I НЕСКОЛЬКО СЛОВ О РАССЕНДИЛЯХ И ЭЛЬФБЕРГАХ

– Я все думаю, когда же вы, наконец, решитесь заняться чем-нибудь, Рудольф? – проговорила жена моего брата.

– Дорогая Роза, – отвечал я, кладя на стол ложку, – зачем мне надо непременно заниматься чем-нибудь? Мое положение и так приятно. Моих доходов почти хватает на мои запросы (ничьих доходов никогда не хватает, как известно). Я пользуюсь определенным общественным положением, я – брат лорда Берлесдона и деверь милейшей особы, его жены.

Этого довольно!

– Вам двадцать девять лет, – заметила она, – и вы ничем не занимались, только…

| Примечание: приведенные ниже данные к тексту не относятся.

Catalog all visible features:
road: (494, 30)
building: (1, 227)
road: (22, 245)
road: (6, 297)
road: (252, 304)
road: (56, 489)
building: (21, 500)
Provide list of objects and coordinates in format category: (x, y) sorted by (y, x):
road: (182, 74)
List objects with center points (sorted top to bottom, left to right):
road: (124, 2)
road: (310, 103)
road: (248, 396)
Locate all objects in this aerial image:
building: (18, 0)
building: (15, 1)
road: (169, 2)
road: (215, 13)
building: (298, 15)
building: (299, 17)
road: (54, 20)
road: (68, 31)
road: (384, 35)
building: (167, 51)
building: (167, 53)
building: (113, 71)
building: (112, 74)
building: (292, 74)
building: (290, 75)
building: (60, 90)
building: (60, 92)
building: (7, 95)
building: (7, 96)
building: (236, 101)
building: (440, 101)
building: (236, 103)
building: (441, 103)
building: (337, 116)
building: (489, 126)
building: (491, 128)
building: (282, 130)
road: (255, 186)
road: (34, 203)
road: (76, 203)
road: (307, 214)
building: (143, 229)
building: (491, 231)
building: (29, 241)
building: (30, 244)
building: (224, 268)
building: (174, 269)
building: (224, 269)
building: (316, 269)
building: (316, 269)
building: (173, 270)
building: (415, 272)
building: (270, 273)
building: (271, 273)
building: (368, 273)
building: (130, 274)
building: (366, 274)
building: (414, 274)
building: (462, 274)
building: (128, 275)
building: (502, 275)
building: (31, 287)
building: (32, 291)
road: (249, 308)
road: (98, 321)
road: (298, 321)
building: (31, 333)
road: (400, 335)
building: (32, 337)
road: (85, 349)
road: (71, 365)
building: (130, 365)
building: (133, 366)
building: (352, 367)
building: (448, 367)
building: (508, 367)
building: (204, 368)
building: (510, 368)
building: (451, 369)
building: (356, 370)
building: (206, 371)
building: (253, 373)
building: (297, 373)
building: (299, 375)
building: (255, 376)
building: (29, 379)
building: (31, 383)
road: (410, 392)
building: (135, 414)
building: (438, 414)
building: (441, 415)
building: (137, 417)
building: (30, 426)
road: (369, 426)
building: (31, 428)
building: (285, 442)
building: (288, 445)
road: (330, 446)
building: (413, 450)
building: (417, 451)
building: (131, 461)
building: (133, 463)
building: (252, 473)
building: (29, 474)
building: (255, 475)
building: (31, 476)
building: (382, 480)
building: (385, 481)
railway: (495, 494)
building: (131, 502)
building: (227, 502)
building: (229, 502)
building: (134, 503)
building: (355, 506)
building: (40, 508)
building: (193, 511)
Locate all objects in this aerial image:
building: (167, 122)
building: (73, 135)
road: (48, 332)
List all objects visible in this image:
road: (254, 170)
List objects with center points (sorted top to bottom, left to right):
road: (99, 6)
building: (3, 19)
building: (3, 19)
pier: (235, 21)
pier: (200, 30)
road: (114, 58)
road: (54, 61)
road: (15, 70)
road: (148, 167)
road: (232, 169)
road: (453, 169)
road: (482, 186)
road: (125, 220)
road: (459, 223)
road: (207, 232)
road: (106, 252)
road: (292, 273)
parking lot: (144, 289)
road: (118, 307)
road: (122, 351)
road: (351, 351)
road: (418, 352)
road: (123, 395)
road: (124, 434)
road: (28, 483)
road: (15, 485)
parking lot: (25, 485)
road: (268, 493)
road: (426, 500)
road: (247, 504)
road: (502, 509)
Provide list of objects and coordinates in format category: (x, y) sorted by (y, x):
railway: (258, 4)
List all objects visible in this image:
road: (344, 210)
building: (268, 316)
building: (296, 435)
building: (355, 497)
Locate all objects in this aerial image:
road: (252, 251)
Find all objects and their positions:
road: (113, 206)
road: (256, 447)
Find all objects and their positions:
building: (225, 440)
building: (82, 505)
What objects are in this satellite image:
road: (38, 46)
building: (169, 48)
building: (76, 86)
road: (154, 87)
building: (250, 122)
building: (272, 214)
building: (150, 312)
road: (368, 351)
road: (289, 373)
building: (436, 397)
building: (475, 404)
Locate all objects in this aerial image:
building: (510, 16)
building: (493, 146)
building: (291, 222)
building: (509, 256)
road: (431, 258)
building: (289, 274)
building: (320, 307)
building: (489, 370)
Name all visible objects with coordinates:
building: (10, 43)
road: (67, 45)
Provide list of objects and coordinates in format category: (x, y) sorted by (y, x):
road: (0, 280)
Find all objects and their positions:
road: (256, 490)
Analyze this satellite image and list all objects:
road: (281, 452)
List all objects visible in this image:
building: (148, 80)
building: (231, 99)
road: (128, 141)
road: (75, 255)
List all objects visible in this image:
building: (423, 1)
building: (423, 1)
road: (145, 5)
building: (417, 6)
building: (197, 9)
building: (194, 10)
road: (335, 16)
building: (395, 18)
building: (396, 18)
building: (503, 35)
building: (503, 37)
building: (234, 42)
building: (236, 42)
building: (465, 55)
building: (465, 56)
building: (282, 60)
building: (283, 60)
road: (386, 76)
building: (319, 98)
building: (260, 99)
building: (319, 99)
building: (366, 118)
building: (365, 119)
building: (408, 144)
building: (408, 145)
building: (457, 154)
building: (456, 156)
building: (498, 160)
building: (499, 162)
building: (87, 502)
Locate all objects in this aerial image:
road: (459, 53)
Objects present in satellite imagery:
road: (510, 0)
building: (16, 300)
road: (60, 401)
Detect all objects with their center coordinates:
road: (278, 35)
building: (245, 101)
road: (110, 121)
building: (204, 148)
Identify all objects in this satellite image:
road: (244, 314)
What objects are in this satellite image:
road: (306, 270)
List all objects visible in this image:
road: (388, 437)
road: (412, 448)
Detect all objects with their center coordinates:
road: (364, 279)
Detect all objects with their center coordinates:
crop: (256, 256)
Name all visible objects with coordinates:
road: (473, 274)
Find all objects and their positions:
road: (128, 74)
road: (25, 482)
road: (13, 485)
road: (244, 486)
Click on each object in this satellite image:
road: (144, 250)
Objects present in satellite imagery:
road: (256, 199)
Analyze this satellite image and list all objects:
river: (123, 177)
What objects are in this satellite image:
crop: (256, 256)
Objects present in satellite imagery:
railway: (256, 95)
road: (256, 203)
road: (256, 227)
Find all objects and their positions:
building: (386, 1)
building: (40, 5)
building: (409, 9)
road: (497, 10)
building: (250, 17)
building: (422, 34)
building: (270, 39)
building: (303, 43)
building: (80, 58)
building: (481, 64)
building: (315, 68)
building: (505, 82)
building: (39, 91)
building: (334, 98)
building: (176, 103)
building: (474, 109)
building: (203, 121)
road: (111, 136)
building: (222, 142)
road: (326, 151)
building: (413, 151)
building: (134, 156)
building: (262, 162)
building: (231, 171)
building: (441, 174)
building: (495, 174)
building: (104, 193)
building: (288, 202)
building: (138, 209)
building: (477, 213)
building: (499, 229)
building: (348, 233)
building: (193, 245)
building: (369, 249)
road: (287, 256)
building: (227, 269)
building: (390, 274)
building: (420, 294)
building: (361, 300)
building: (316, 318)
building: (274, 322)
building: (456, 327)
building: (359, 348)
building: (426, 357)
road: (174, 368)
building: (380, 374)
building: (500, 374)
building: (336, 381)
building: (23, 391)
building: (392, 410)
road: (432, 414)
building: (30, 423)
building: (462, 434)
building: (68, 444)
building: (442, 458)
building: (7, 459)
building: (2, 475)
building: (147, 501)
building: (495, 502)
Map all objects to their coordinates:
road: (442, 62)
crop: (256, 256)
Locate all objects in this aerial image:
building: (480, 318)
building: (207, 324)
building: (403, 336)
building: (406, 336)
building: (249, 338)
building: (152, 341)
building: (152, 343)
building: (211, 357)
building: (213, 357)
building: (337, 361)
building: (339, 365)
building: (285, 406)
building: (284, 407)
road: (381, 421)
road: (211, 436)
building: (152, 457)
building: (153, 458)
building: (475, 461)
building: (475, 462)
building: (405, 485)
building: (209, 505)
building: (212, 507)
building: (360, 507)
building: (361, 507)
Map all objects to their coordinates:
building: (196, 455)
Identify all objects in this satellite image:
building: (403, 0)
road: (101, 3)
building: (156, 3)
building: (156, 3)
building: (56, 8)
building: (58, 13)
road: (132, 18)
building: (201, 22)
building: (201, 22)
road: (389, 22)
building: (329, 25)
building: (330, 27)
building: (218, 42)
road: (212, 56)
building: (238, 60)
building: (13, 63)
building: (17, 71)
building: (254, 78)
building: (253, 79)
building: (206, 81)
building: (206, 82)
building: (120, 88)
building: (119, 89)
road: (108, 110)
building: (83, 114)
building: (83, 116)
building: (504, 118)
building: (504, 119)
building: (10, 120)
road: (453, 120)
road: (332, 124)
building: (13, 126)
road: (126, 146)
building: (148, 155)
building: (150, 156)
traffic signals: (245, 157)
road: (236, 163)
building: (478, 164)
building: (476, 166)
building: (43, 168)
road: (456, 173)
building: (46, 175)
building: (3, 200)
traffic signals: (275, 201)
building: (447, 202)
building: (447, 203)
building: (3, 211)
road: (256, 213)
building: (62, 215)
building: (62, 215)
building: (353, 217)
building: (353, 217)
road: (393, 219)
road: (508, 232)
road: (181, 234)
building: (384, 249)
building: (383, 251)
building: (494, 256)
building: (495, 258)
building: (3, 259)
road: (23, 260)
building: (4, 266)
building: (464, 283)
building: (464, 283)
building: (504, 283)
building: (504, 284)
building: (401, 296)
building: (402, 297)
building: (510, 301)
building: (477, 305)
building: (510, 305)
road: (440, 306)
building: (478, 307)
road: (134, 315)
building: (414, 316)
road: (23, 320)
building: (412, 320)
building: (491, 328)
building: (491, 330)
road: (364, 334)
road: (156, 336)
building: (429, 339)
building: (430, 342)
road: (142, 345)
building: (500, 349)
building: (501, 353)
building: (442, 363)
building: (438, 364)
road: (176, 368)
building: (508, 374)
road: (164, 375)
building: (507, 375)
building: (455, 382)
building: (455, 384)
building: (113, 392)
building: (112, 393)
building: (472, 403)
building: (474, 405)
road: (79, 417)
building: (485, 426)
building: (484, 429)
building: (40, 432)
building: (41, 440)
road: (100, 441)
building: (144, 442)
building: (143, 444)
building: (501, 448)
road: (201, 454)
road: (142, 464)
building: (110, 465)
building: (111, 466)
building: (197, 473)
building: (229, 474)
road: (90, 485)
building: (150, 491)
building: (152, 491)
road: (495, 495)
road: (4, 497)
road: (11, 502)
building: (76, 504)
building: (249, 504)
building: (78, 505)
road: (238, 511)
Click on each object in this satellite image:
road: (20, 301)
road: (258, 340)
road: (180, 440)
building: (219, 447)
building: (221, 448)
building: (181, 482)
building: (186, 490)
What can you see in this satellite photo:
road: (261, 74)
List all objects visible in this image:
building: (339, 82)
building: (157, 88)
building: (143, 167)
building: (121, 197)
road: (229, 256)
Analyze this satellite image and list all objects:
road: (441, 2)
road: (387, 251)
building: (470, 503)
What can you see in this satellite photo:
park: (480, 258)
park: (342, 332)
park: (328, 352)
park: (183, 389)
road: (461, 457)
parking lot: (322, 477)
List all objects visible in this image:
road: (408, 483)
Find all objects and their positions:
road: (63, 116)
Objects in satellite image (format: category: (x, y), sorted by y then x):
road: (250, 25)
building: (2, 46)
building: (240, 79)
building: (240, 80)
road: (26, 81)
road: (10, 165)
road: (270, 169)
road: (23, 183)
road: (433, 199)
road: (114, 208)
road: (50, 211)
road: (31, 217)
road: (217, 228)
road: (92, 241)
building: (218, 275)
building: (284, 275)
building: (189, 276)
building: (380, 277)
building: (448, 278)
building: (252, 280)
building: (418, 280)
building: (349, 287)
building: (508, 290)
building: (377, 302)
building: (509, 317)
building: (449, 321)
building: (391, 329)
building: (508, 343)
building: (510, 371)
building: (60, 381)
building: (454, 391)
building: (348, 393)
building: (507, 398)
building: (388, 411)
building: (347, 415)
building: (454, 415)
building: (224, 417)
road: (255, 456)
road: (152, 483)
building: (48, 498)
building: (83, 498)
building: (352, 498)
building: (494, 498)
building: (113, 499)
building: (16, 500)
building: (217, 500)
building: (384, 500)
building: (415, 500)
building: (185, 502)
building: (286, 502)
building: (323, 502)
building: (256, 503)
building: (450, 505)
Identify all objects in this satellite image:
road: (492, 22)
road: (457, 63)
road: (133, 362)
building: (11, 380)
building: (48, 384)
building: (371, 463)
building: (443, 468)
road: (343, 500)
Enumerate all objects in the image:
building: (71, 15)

– Шатался по свету? Правда. В нашей семье можно ничем не заниматься.

Последнее мое замечание было неприятно Розе, так как всякий знает (а поэтому можно напомнить об этом), что хотя она и хорошенькая и воспитанная женщина, но ее фамилия далеко не может равняться с фамилией Рассендилей. Кроме своих достоинств, она обладала большим состоянием, и мой брат Роберт имел достаточно мудрости, чтобы не придавать значения ее предкам. Что же касается предков, то следующее замечание Розы не лишено истины.

– Знатные роды часто хуже прочих! – сказала она.

После этого я погладил свои волосы: я хорошо знал, на что она намекала.

– Я так рада, что у Роберта волосы черные! – вскричала она.

В эту минуту вошел Роберт (он встает в семь часов и работает до завтрака). Он взглянул на свою жену, щеки которой разгорелись, и он ласково потрепал их.

– Что случилось, дорогая? – спросил он.

– Она недовольна моим бездельем и моими рыжими волосами! – сказал я обиженным тоном.

– Конечно, он не виноват в цвете своих волос! – снизошла Роза.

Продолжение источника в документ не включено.